— Document layout analysis data —
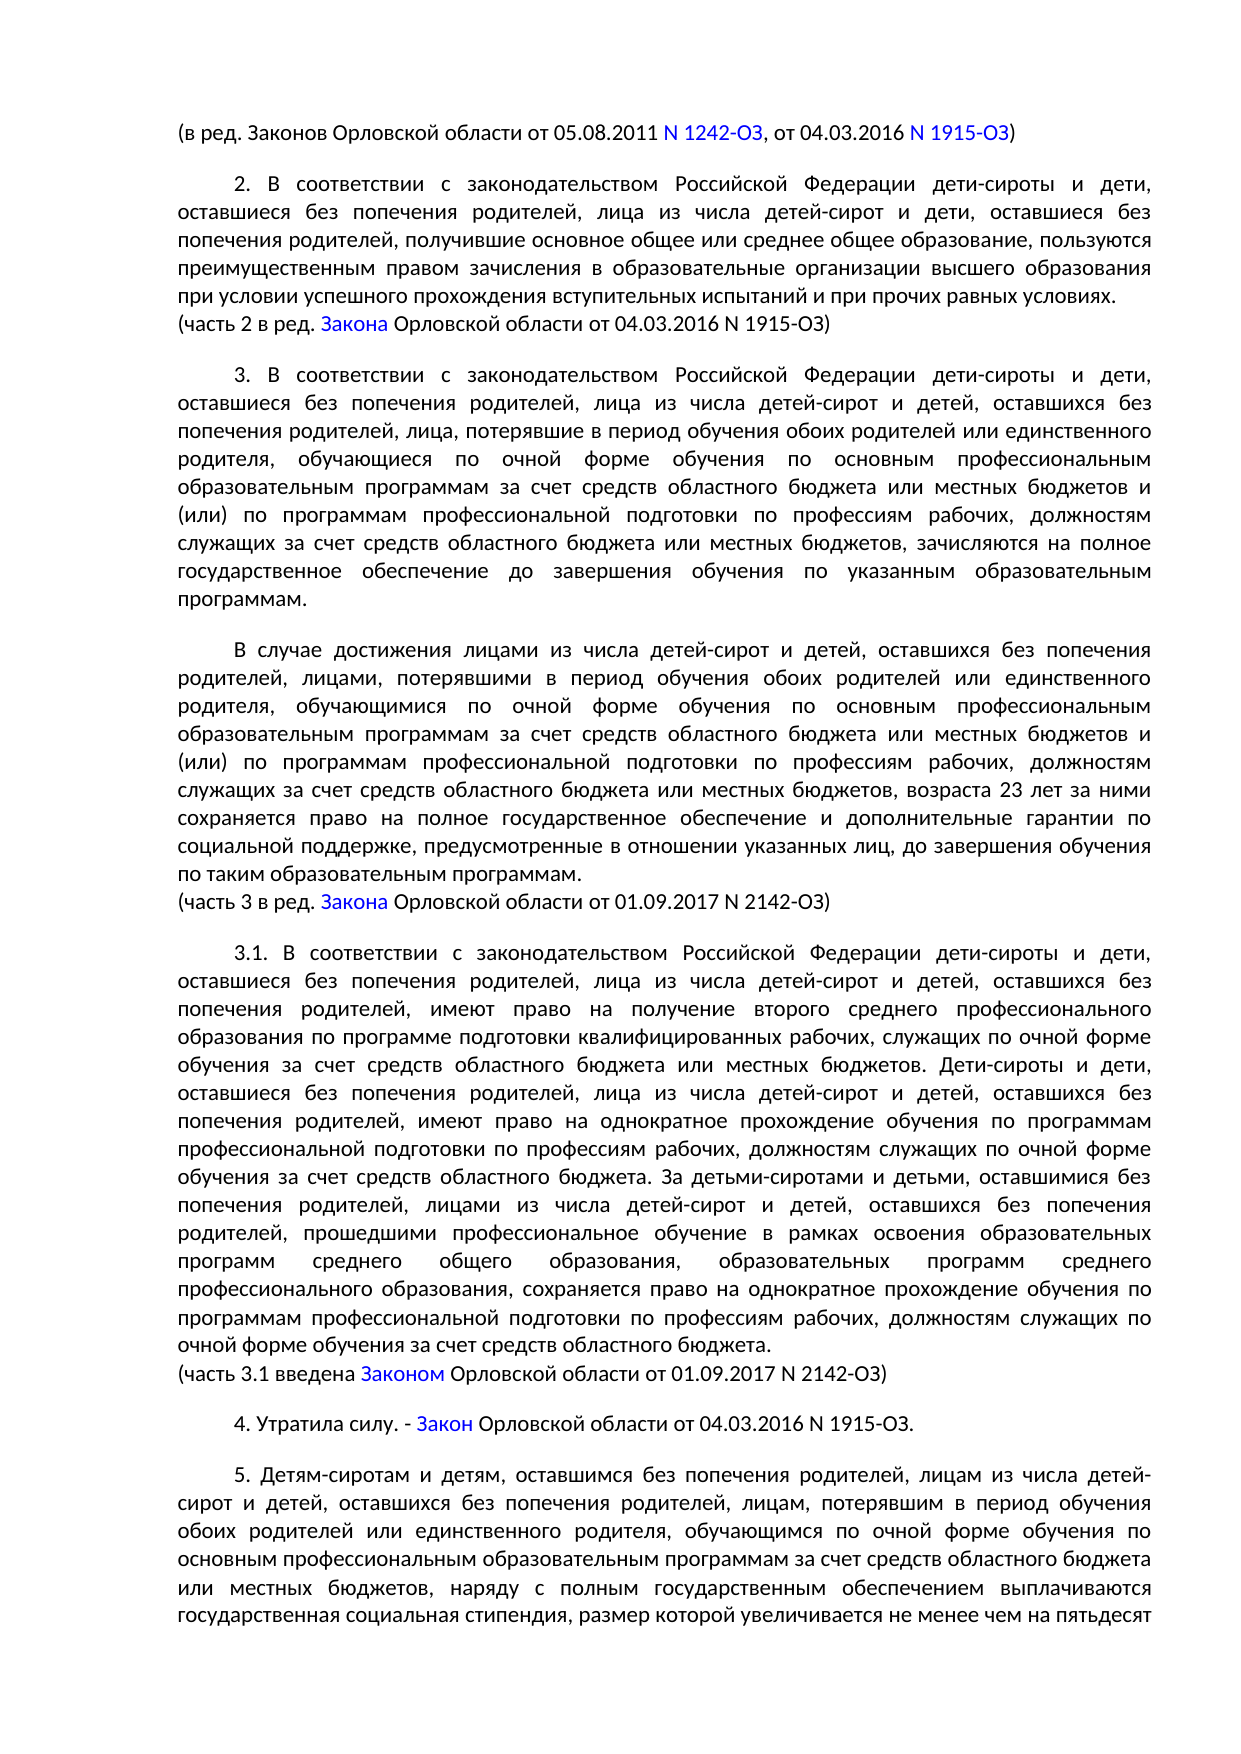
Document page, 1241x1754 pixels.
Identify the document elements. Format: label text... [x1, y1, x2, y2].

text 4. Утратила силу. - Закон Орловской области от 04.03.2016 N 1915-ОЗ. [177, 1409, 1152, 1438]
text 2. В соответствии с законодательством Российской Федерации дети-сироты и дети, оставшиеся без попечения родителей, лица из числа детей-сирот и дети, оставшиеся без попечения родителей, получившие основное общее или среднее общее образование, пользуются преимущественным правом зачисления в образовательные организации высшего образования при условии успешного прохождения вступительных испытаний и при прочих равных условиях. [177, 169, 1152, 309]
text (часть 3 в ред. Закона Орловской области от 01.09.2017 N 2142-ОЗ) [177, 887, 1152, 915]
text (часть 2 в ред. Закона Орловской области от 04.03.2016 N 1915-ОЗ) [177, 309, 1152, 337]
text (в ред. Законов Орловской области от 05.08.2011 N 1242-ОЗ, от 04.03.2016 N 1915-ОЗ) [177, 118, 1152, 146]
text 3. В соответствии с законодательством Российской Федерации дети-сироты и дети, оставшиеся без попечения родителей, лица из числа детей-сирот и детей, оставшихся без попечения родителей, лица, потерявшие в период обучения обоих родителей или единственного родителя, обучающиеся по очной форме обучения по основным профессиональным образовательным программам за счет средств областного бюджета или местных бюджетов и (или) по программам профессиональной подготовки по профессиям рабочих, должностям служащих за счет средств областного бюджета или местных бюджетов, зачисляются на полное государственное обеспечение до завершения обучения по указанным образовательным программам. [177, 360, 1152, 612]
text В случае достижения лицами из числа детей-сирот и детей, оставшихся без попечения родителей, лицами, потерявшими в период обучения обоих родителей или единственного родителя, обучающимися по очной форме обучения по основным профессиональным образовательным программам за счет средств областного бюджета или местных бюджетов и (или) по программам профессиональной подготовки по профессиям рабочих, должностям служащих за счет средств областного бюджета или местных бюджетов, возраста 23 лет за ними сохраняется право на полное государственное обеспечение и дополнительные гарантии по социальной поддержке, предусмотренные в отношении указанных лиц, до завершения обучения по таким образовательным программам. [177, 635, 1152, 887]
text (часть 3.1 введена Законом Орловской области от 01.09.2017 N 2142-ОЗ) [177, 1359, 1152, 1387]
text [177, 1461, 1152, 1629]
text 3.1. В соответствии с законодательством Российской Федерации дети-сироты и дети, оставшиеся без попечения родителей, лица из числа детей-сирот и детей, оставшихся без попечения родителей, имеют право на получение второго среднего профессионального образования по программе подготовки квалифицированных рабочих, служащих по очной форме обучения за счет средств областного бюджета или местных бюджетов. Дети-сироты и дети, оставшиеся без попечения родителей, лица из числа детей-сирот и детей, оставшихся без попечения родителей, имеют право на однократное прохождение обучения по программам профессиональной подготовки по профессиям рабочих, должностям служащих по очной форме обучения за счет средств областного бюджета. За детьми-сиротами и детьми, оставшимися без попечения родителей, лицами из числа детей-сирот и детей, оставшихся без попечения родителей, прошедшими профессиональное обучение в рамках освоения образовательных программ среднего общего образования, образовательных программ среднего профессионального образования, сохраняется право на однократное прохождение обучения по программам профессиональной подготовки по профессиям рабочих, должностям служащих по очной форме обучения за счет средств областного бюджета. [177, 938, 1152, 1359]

==

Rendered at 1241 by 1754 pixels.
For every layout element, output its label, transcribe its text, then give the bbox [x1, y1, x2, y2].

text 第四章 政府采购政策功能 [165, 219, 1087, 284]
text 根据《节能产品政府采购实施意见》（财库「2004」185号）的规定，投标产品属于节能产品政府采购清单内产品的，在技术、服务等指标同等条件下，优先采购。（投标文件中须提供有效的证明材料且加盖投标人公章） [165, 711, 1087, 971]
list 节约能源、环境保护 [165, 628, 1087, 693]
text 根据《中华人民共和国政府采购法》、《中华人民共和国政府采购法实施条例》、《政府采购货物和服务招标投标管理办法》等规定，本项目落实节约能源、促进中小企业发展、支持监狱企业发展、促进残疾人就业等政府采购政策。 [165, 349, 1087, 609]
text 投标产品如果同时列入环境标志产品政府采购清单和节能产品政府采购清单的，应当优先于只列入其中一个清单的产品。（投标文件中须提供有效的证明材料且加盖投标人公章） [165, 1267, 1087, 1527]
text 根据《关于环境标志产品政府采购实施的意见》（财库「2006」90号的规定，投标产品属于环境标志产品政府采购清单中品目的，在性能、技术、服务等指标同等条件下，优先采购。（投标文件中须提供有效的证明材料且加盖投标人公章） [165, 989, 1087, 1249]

---

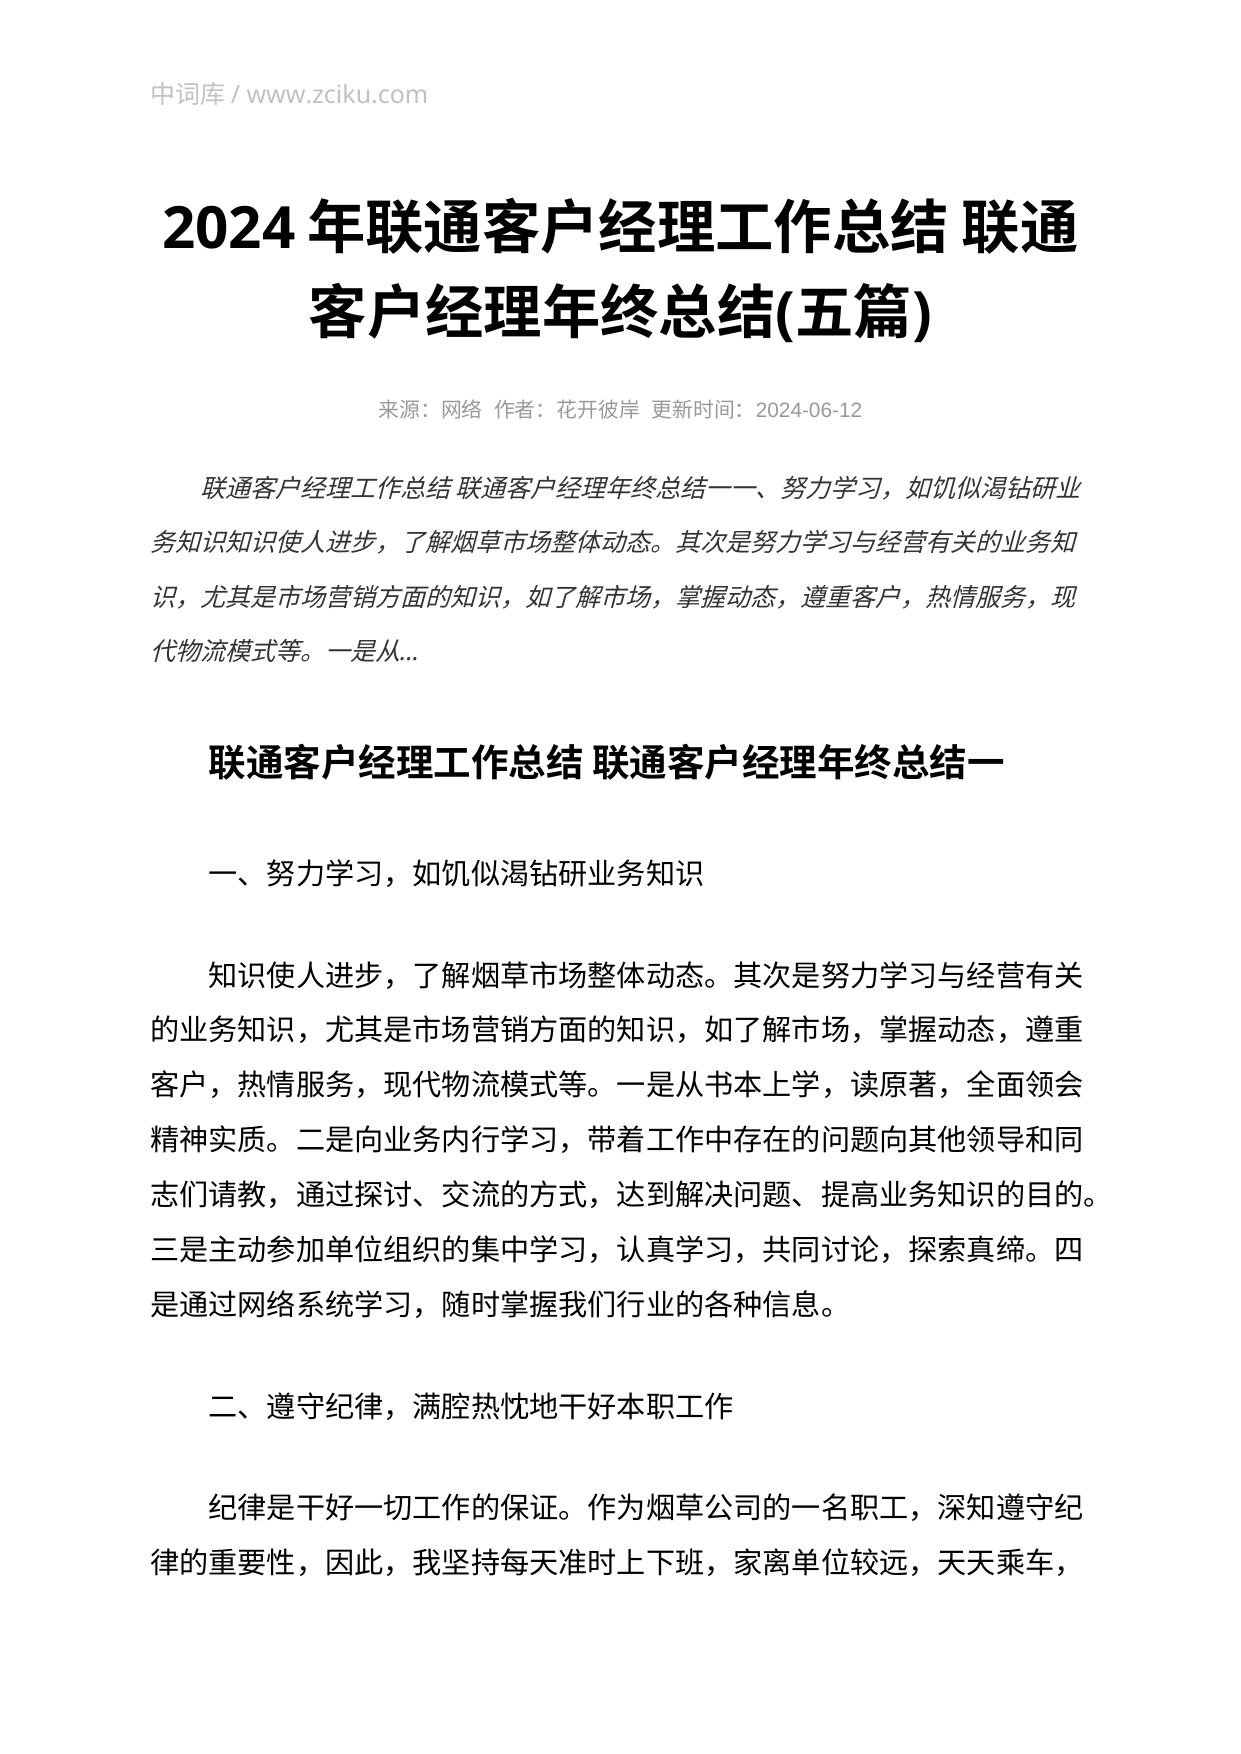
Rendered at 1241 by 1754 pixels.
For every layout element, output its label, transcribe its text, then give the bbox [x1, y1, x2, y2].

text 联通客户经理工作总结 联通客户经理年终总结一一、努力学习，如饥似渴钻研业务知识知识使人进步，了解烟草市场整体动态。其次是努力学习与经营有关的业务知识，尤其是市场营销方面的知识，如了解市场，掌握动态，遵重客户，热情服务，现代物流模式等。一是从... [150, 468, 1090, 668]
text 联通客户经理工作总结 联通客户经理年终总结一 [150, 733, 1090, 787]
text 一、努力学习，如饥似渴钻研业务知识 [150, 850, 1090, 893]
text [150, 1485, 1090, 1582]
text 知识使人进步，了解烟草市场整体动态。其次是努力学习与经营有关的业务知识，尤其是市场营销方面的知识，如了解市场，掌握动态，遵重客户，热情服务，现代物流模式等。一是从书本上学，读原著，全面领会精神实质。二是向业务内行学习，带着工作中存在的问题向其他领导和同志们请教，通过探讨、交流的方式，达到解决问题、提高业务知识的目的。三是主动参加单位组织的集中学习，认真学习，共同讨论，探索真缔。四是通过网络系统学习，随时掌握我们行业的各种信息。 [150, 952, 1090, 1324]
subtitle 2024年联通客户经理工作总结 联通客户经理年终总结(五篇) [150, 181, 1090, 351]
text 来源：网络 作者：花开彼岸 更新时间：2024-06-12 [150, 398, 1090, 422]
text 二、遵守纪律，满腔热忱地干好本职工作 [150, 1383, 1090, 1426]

— Assigned task —
Copy each line of the data above that holds "Закона".

— Solution —
text (часть 3 в ред. Закона Орловской области от 01.09.2017 N 2142-ОЗ) [177, 887, 1152, 915]
text (часть 2 в ред. Закона Орловской области от 04.03.2016 N 1915-ОЗ) [177, 309, 1152, 337]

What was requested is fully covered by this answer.